My husband brought the kids up to my work to have lunch and I held her and just stared at her. I've been letting my mind go to that dark place that your not supposed to go. I've been picturing tiny caskets and holding her cold hand and having to slap myself to regain my composer.
I've also done the other thing you aren't supposed to do- go on the Internet. I've read mommy blogs of moms that have lost their little blessings and you can feel in their words life just isn't as beautiful anymore. I've always felt that I could handle anything God threw at me but I've never experienced losing someone that I loved in the deepest part of my bones. There is no doubt in my mind that I will get through these next few months, I'm just scarred of the person I may become if I lose her.

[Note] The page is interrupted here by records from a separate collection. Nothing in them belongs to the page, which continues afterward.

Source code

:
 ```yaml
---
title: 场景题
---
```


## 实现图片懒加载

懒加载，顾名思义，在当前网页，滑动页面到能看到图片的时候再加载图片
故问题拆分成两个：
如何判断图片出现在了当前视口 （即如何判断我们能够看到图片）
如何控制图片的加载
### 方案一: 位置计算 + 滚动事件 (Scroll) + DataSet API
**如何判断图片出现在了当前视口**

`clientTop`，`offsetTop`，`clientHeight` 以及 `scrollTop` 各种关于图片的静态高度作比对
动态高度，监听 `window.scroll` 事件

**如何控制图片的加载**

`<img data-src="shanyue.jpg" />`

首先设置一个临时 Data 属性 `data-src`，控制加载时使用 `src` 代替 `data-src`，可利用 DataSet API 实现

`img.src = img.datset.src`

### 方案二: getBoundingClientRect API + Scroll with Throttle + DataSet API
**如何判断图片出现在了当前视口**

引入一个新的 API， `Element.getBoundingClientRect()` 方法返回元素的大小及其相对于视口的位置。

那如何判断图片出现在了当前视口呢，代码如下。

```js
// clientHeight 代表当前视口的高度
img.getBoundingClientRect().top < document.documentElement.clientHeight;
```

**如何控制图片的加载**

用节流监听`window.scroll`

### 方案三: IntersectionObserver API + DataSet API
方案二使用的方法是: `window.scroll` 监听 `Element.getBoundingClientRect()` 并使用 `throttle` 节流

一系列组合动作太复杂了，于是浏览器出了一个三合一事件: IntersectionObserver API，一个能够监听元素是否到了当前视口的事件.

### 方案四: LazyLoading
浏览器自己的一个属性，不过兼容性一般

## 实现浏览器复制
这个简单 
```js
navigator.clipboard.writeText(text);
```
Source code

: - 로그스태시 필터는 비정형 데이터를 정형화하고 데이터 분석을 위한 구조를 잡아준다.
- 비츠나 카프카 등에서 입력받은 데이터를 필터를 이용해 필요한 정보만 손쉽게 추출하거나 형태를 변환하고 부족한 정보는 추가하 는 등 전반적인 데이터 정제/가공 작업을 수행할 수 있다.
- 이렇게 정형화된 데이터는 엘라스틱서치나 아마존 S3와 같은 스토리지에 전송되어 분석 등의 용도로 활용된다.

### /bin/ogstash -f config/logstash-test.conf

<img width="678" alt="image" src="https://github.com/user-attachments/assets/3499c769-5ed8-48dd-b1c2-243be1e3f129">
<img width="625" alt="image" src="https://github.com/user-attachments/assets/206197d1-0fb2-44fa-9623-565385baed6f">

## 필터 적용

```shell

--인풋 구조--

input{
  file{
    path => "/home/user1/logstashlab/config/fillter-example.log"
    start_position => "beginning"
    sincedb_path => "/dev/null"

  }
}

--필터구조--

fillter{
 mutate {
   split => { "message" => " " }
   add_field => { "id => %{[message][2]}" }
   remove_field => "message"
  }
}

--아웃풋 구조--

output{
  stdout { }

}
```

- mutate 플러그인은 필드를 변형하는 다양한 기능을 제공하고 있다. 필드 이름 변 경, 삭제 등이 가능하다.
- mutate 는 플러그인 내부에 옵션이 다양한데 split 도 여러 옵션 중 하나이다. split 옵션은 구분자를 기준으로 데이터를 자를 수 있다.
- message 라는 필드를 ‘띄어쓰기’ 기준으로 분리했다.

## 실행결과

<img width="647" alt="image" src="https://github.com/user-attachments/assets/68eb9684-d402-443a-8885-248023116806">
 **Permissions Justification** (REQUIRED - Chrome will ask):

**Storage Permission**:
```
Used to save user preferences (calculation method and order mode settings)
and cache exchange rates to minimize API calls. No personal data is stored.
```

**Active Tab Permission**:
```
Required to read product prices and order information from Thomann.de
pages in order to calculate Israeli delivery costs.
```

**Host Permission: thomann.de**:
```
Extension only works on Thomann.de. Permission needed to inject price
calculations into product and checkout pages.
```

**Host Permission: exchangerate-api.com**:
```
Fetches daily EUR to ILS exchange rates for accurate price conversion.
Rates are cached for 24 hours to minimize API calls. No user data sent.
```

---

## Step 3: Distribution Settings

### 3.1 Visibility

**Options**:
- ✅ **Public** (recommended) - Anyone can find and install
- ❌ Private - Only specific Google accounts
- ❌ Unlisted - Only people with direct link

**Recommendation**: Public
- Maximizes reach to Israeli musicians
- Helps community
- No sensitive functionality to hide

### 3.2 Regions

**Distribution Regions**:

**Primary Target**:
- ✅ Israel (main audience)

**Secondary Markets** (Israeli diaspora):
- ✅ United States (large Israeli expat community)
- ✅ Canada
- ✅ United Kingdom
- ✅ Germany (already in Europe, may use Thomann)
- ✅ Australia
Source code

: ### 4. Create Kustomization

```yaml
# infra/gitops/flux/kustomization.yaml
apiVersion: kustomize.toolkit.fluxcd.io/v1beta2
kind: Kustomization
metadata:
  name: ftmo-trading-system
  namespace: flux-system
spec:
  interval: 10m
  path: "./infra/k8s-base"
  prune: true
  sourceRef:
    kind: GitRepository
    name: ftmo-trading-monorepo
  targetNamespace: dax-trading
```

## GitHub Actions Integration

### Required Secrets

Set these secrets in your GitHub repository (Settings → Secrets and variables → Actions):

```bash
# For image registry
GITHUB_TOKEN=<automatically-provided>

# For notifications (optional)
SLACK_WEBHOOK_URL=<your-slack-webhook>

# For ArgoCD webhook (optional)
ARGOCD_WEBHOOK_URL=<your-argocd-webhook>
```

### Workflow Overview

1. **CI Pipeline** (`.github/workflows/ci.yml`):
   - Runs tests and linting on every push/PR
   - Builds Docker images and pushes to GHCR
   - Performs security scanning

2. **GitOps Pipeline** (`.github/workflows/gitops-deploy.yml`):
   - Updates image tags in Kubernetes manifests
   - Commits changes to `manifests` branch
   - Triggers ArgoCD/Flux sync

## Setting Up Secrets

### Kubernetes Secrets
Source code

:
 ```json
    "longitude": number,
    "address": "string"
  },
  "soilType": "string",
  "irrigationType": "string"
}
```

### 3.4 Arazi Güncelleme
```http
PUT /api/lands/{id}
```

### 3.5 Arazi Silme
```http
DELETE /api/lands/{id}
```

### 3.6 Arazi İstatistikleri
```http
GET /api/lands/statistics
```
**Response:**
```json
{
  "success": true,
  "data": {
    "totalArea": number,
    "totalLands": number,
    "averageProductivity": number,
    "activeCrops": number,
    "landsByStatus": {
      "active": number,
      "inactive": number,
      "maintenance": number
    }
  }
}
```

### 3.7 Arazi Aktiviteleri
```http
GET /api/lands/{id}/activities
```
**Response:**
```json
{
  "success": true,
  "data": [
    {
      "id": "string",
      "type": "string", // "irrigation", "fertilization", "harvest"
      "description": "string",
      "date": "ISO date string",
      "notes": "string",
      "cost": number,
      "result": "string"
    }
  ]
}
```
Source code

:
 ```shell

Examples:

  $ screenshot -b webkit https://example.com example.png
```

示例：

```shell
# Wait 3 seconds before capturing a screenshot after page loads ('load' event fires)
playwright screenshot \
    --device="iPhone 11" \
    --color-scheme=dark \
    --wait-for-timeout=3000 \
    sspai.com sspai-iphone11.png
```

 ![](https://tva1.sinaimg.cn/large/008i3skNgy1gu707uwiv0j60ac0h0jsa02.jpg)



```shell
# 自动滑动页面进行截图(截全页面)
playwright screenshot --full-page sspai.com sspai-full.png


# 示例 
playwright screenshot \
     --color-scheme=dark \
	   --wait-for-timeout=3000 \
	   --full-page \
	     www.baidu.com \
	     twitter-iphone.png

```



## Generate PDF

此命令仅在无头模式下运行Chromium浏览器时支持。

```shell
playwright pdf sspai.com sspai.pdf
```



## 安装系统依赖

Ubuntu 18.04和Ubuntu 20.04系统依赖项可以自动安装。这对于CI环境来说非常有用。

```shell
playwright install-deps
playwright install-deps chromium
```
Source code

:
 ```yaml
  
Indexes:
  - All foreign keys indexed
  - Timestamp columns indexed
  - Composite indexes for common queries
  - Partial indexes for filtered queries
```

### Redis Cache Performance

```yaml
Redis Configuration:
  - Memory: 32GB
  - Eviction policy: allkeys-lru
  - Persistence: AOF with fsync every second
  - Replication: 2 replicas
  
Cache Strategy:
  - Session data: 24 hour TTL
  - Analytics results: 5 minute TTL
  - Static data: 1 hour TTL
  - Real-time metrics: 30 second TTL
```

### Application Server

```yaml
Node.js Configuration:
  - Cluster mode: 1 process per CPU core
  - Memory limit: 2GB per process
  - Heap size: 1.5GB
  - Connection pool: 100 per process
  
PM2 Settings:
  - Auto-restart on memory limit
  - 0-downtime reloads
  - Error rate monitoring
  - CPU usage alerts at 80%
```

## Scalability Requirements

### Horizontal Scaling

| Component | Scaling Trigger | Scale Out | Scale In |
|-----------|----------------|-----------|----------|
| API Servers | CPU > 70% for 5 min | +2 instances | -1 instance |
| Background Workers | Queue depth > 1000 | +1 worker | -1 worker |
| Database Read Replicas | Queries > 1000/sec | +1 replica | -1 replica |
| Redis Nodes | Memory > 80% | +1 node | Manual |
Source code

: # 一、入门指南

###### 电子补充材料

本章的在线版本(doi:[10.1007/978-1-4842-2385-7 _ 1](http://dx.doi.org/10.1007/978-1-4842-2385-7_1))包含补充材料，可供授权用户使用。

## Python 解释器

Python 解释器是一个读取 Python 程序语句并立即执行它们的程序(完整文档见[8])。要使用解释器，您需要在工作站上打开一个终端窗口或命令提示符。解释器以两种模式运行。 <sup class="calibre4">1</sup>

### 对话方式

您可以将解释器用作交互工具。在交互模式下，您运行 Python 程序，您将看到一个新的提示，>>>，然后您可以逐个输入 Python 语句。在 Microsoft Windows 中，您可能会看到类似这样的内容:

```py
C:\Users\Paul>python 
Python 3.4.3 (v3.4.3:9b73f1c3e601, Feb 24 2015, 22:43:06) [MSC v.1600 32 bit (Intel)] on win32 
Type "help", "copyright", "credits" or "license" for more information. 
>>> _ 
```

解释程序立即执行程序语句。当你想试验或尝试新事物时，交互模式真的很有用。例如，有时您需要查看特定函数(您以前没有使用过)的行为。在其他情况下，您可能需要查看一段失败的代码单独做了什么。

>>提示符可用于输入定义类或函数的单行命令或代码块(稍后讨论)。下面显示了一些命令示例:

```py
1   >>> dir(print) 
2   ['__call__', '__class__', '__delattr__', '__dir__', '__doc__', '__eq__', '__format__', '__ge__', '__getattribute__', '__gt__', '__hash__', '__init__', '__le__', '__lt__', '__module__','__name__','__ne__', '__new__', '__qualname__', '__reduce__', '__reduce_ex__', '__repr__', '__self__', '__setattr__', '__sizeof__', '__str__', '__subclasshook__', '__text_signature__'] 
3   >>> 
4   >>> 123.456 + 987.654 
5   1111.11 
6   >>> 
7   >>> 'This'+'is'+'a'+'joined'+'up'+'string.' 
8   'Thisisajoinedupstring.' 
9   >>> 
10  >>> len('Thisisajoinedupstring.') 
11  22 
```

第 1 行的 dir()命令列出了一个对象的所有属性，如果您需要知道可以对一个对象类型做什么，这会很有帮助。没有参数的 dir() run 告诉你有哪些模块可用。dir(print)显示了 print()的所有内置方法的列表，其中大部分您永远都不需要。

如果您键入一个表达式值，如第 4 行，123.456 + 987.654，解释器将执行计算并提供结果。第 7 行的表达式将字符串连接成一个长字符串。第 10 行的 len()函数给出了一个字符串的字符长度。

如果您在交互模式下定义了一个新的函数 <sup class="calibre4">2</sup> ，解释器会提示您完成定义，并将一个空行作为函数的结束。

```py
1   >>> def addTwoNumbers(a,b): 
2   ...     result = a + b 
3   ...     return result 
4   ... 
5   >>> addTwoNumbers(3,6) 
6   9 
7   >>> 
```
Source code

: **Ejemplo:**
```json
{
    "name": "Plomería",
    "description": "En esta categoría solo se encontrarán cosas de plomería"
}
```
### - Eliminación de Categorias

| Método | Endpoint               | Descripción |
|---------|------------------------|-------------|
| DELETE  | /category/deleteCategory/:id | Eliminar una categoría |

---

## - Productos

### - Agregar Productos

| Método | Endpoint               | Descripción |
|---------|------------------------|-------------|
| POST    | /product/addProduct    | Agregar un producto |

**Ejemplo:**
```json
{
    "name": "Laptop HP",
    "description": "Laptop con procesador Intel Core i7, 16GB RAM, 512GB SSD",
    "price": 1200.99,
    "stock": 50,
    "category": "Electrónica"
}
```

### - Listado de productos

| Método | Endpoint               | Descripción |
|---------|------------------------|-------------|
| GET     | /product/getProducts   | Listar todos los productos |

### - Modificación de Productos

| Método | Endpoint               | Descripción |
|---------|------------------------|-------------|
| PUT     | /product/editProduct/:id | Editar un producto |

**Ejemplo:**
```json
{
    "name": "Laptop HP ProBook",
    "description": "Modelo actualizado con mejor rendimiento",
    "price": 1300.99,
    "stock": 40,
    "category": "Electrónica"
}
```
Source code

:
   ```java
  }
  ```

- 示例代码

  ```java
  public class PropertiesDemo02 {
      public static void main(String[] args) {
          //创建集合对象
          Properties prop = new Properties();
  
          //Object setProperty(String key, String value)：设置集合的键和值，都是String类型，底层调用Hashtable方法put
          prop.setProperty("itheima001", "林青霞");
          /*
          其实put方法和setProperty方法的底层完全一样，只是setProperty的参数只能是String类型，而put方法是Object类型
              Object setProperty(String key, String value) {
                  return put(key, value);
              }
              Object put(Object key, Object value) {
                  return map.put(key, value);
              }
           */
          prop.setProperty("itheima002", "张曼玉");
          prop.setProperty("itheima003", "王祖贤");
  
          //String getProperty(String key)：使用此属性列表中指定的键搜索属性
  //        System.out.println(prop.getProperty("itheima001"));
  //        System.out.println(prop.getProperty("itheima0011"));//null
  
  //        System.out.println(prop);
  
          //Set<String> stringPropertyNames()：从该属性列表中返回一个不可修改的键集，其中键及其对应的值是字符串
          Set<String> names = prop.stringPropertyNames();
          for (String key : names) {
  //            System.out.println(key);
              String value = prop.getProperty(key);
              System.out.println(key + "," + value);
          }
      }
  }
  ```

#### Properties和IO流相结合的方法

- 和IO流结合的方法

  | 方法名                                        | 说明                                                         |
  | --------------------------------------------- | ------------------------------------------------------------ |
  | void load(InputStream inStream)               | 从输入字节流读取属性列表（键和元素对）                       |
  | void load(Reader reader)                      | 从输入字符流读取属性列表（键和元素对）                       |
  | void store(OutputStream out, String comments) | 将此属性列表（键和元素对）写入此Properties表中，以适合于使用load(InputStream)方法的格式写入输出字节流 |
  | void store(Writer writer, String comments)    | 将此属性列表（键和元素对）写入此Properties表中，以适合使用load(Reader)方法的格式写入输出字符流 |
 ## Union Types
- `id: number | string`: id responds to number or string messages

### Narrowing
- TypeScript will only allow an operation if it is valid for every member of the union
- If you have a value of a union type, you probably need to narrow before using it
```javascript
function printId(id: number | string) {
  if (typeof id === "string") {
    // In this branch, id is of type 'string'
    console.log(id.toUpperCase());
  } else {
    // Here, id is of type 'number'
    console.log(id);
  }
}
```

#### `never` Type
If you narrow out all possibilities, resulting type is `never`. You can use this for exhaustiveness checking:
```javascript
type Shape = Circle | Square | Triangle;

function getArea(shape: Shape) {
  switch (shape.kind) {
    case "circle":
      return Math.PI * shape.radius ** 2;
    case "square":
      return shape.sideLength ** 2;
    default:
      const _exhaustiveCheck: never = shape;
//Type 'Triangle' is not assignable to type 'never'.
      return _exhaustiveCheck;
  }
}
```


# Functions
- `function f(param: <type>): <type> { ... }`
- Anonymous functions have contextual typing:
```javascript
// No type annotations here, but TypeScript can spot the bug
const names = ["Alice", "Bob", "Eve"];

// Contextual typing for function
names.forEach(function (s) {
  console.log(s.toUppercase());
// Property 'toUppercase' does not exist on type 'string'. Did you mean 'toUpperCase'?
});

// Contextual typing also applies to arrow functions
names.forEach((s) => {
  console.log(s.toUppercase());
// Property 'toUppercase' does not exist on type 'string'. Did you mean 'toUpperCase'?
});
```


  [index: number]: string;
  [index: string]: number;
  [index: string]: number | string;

I feel like screaming at the top of my lungs when people tell me she'll be fine, " YOU DON'T KNOW THAT!" I'm back to feeling that same anxiousness I had before she was born, but this time its ten times stronger because I've met her. I know her, she knows me and smiles when she hears her mama and daddy's voice. I've seen her watch her brothers, rolling and twisting to follow their sounds. She's a living,breathing part of our family. And I thank God that I got to see my baby girl with pink in her cheeks because I know many mommas who never even got that chance. The pain of losing a child is hard no matter if they are 0 or 50.
I want to just be with her, spend every waking second with her, and sitting here at work doing nothing while she's across the street at home is eating at me. I know I shouldn't be thinking and stressing about the possibility of her death. But I can't help it. Its real and very possible and I am searching for some of that strength I was able to find before she was born.
I still find hope in that Gods plan is bigger then mine. Nothing in this situation is in my control- there is nothing else I can do to plan or prepare for what's to come. In 5 weeks, I may be on my knees, asking for God to give me something positive to hold on to or I could be on my knees, praising God for protecting my baby. But either way, I'll be on my knees.